Together, those architectural changes reduced response times from roughly 20 seconds to approximately 2.3 seconds, making real-time AI interactions significantly more practical.

What made extensibility the hardest challenge when designing a single execution engine for Agentforce, MuleSoft, and future interaction modes?

The hardest challenge was designing for requirements that didn’t yet exist. Voice introduced strict latency constraints. Agent Graph required sophisticated orchestration. MuleSoft needed a runtime capable of operating independently of Salesforce-specific implementations. Future interaction modes like video introduce execution patterns that are still evolving. And on top of all that, every team wanted the ability to extend the platform without touching the core runtime itself.

A straightforward unification effort would have produced a monolithic system optimized for current requirements but difficult to evolve as the ecosystem expanded. Instead, the team focused on reusable execution primitives that support different reasoning patterns without prescribing a single implementation strategy. The core AI execution engine stays shared, while individual products extend it through integrations, policies, and platform-specific services.

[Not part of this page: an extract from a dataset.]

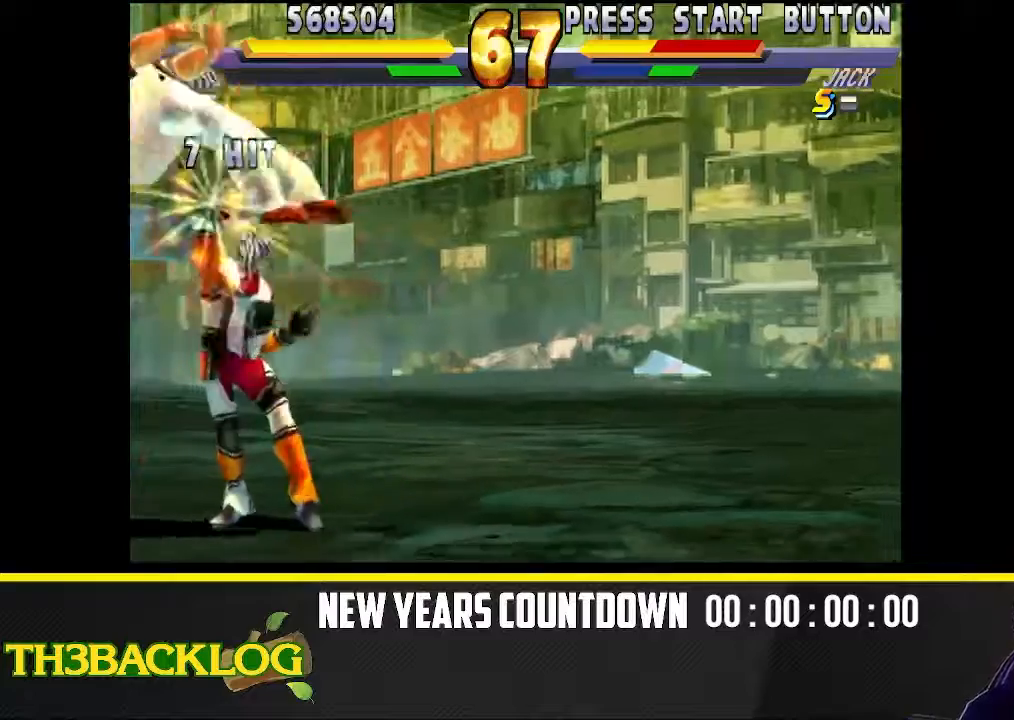
{"buttons": ["CIRCLE"], "left_stick": "down", "events": [[33, "CIRCLE", "down"], [50, "CIRCLE", "up"], [67, "CIRCLE", "down"], [83, "left_stick", "center"], [117, "CIRCLE", "up"], [200, "left_stick", "down"], [283, "left_stick", "center"], [400, "left_stick", "down"], [450, "CIRCLE", "down"], [467, "CIRCLE", "up"], [483, "CIRCLE", "down"]]}
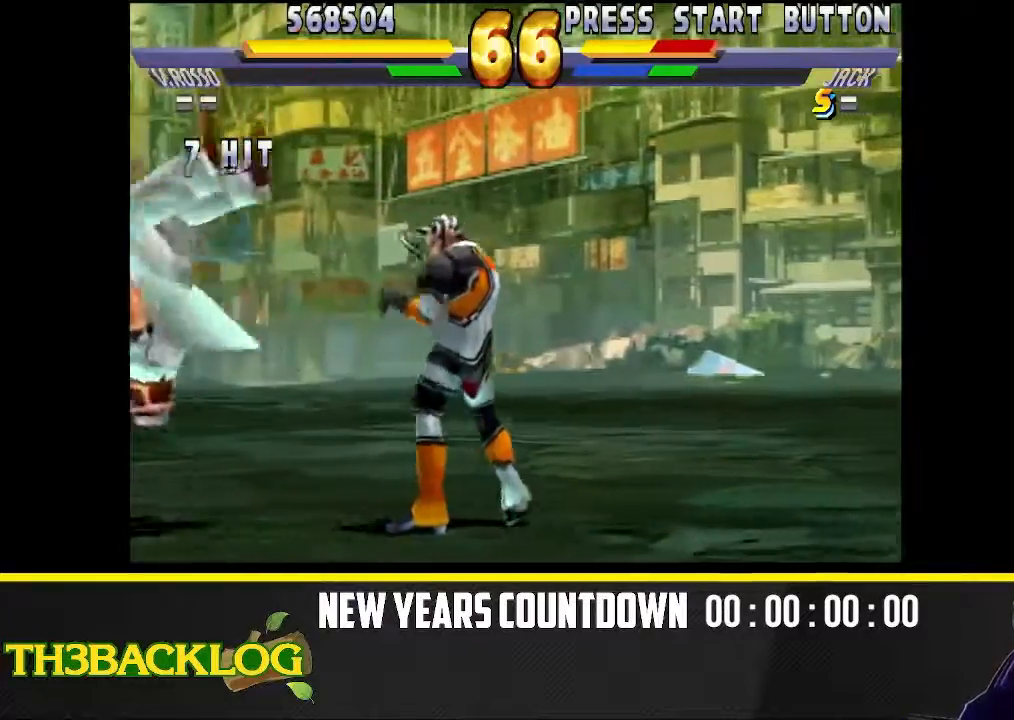
{"buttons": [], "left_stick": "center", "events": [[33, "CIRCLE", "up"], [133, "CIRCLE", "down"], [167, "CIRCLE", "up"], [200, "left_stick", "left"], [317, "left_stick", "center"]]}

This architecture allows Agentforce and MuleSoft to share the same execution foundation while preserving the flexibility required for different deployment models, customer requirements, and future innovations.

What made migrating production agents onto Unified Planner difficult to execute safely?

The challenge was replacing the reasoning layer underneath production agents without disrupting customer experiences. Different agents had evolved under different assumptions, prompting strategies, and model behaviors. Because large language models are inherently probabilistic, even small changes can produce observable differences in output. So, what looks like a minor runtime change can alter behavior in ways customers notice immediately.

Unified Planner also introduced capabilities that weren’t consistently supported across every client. Some interfaces could immediately consume new functionality, while others needed additional work before supporting the same experiences. Voice created a unique wrinkle because historical systems treated the end of a phone call as the end of a session, while Unified Planner introduced session portability across interaction modes.

Successfully executing the rollout required extensive testing, customer validation, selective feature activation, and close collaboration across teams. By treating migration as an engineering problem rather than a deployment exercise, the team was able to transition customers while minimizing disruption.

As Agentforce expands into video and future interaction modes, what engineering challenges are emerging next?

The next major challenge is extending reasoning systems beyond text and voice into fully multimodal environments, supporting goals based open-ended reasoning. Video adds a another new layer of complexity because information arrives through multiple streams simultaneously, including visual content, spoken language, contextual signals, and user interactions. Unlike traditional text-based systems, multimodal experiences require the AI runtime to determine how those signals should be represented, interpreted, and incorporated into reasoning workflows.

Two approaches are emerging. One transforms continuous streams into structured inputs before reasoning begins. The other leans more heavily on multimodal foundation models that handle those transformations internally. Both introduce tradeoffs across performance, accuracy, operational complexity, and extensibility, and determining which delivers the best balance remains an active area of exploration.

As multimodal systems continue to evolve, solving these challenges will shape how future generations of Agentforce agents reason, interact, and operate across increasingly diverse environments.